In manchem Zuhause werden noch alte Rituale abgehalten. Da marschiert die gesamte Familie mit einem Weihrauchkessel durch das Daheim, allen voran das Familienoberhaupt, das den Weihrauchkessel schwingt, dahinter die Familienmitglieder, die beten oder einfach nur darum bitten, dass das Alte ausziehen und gutes, neues Einziehen möge. Es wird auch darauf geschaut, dass alles sauber ist, dass die Wäsche gewaschen, alles geputzt und aufgeräumt ist, um ohne Altlasten ins neue Jahr überzugehen.

Mühselig wird dann das warten auf Mitternacht, auf das Läuten der Glocken, die das alte Jahr endgültig besiegeln. Möge das bunte Treiben der Feierwilligen noch so sehr darüber hinwegtäuschen wollen, so ist es doch nichts anderes als die feucht-fröhliche Art Zeit totzuschlagen.

Wenn dann um Mitternacht die Glocken das neue Jahr einläuten, überall der Donauwalzer erklingt und sich die Menschen im Walzertakt oder auch nur in den Armen liegend ins neue Jahr begeben, dann ist es geschafft. Dann beginnen neue 365 Tage voller hoffnungsvoller Vorhaben, die auf Umsetzung warten.

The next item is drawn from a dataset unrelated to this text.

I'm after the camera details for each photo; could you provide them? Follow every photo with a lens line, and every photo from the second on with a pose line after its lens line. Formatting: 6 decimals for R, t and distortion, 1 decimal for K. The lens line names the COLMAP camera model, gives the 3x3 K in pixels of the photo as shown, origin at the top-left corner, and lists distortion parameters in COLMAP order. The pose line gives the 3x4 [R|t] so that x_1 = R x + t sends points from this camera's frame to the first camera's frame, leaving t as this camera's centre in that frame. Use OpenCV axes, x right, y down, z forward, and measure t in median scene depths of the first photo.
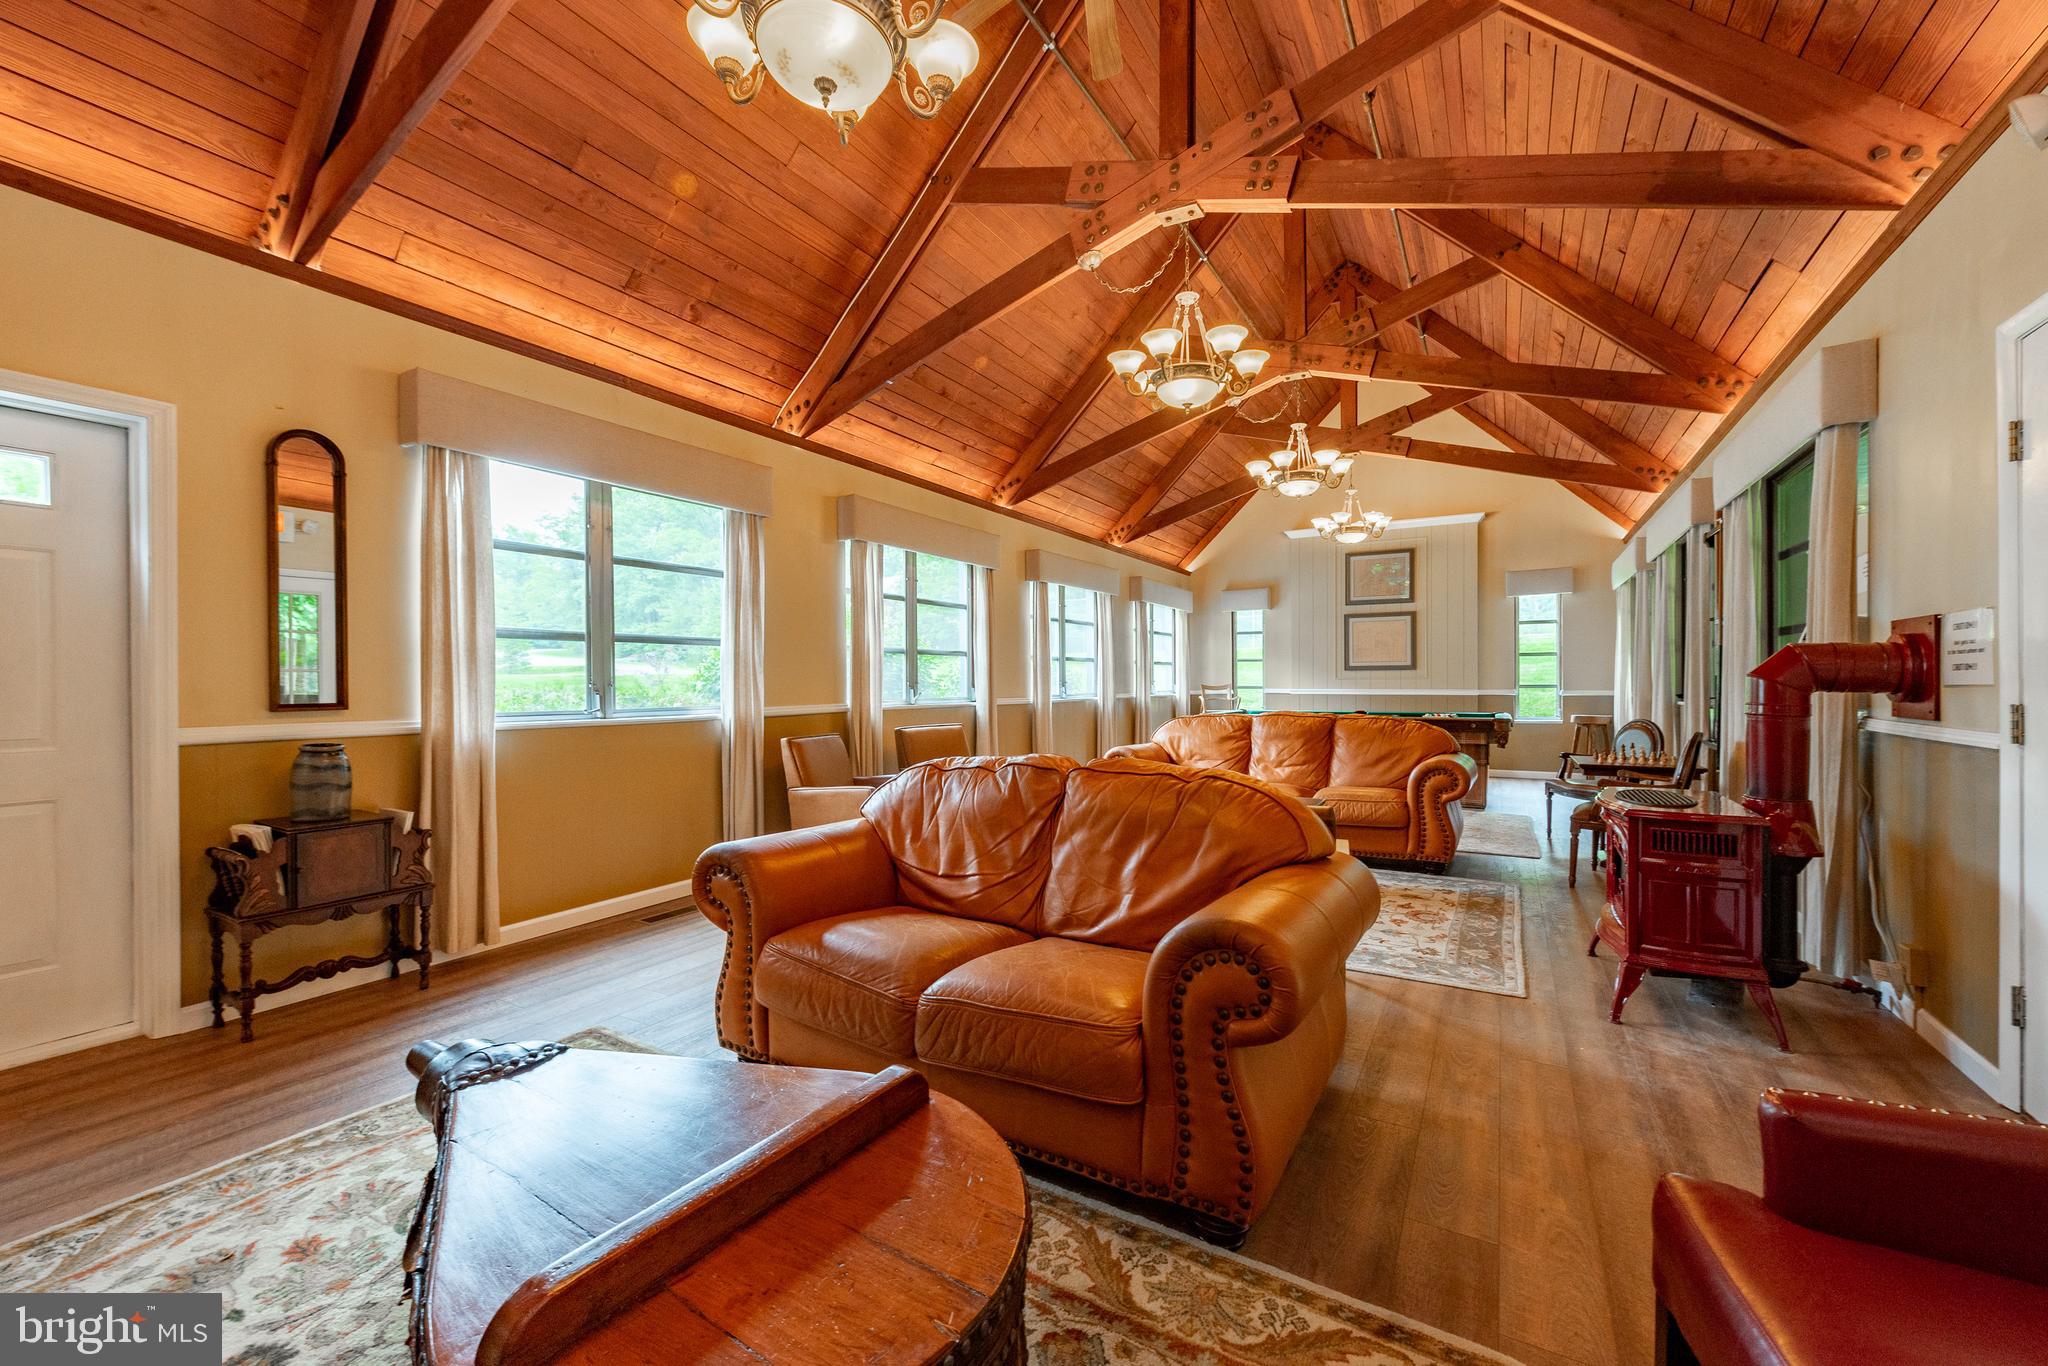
lens RADIAL K [[832.7, 0, 1029.1], [0, 832.7, 652.3], [0, 0, 1]] dist [0.002213, 0.000046]
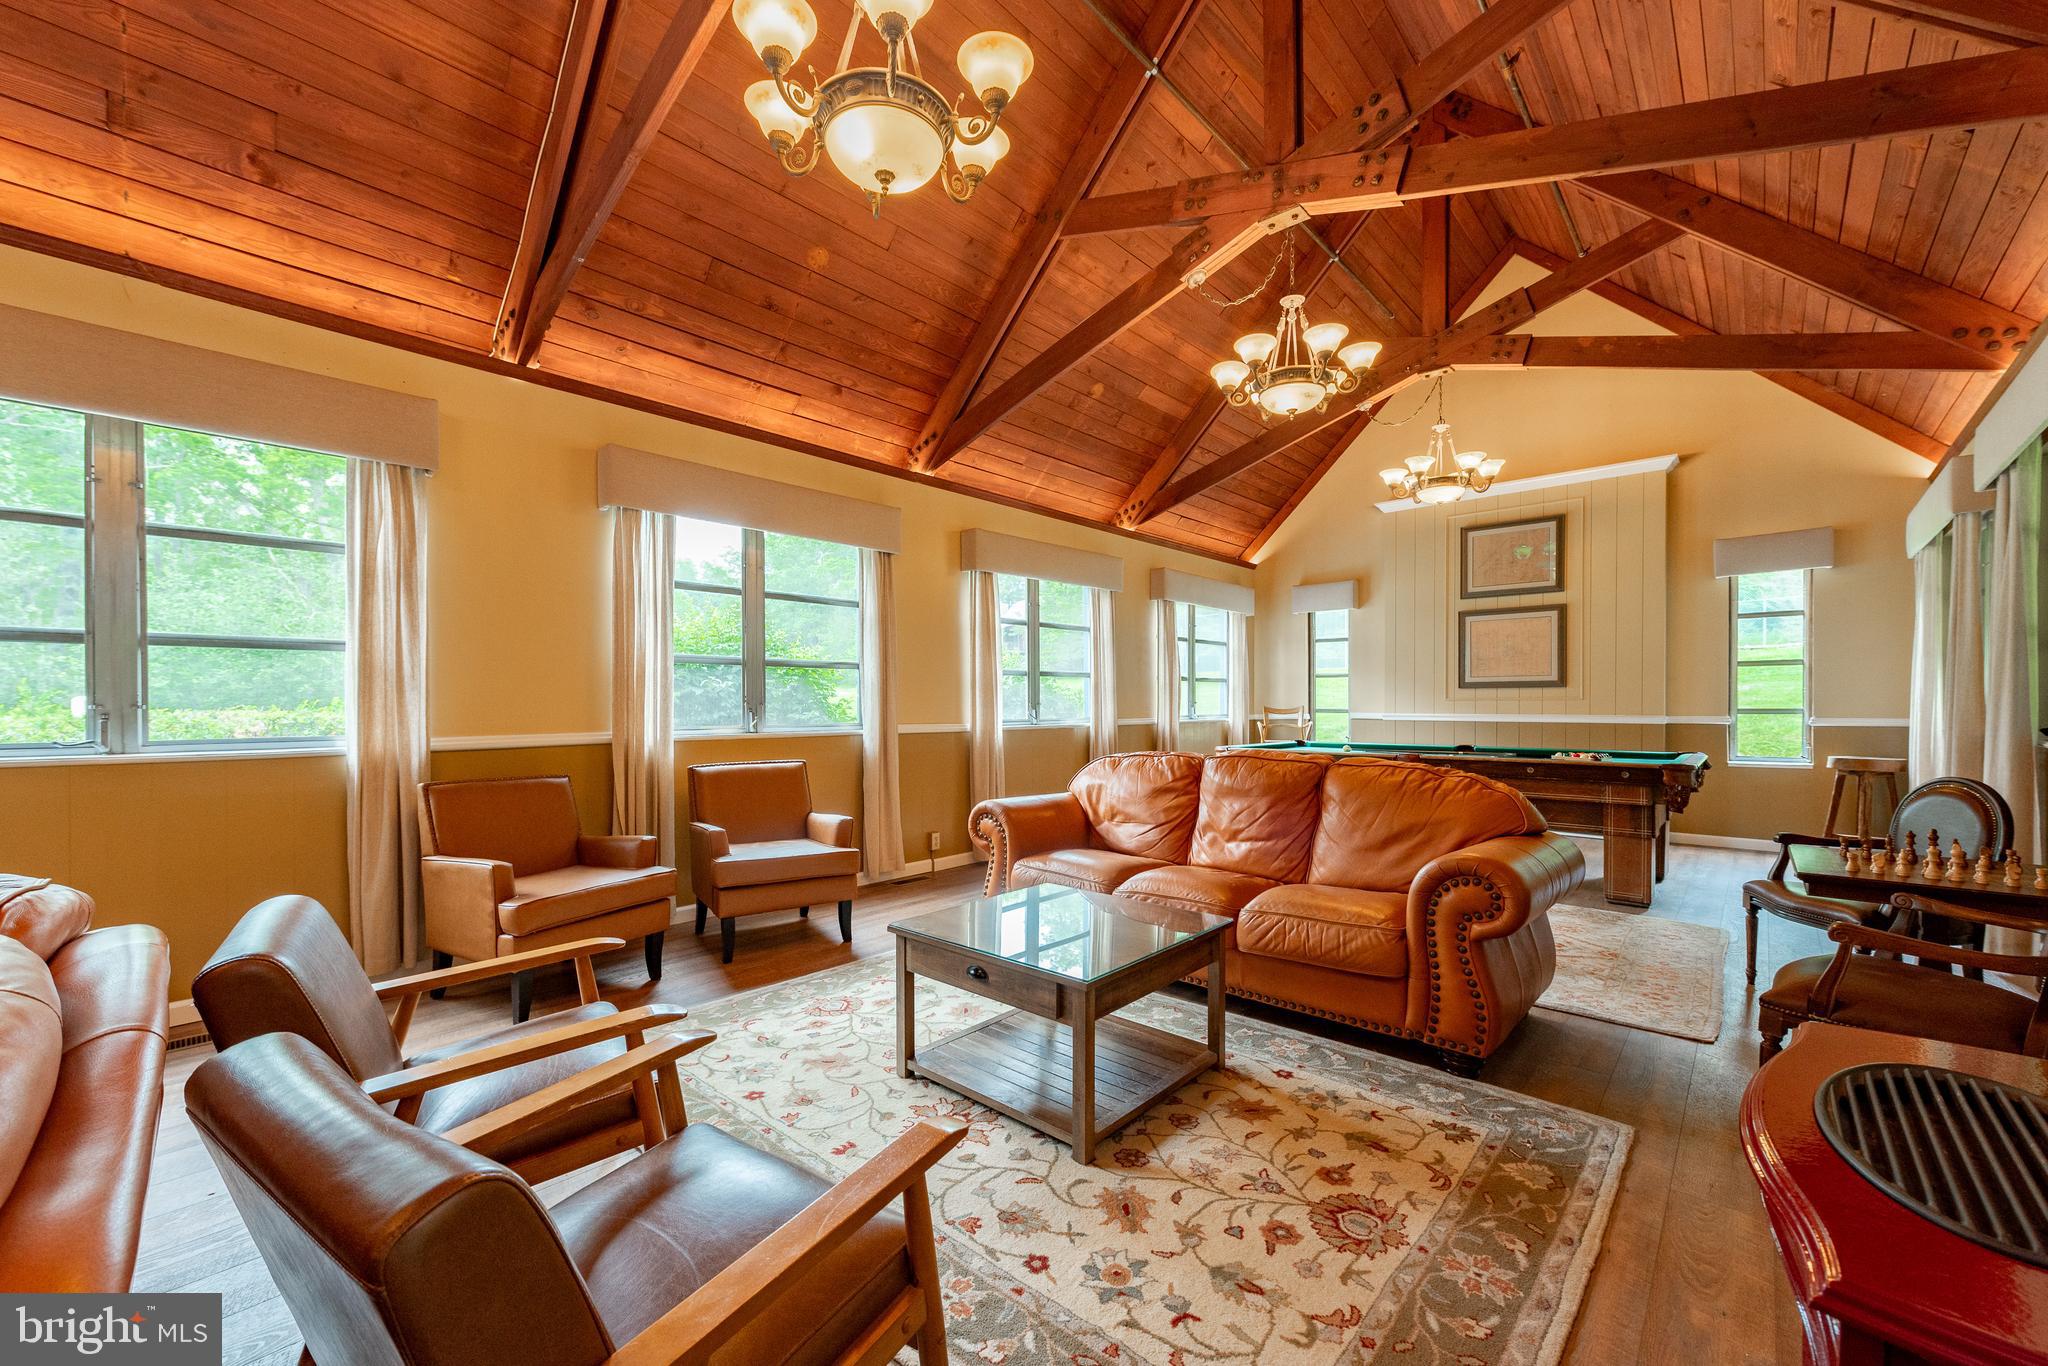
lens RADIAL K [[832.7, 0, 989.2], [0, 832.7, 683.6], [0, 0, 1]] dist [0.002213, 0.000046]
pose [[0.973264, -0.004152, -0.229652, 0.225378], [0.006809, 0.999919, 0.010781, 0.010886], [0.229588, -0.012056, 0.973213, 0.301167]]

Für manchen ist das Glockengeläute aber auch nur lästig, weil es aus dem Schlaf reißt, und was das Glockengeläute nicht schafft, schaffen spätestens die knallbunten Feuerwerke, die an jeder Ecke losgehen und den leidenschaftlichsten Tiefschläfer gnadenlos aus seinen Träumen reißt.

Aber, wer weiß, vielleicht erlebt es die Welt heuer das erste Mal, dass weniger geknallt wird. Die Frühschläfer, Feiermuffel, Umweltbewussten und vor allem die Tiere wären sehr dankbar.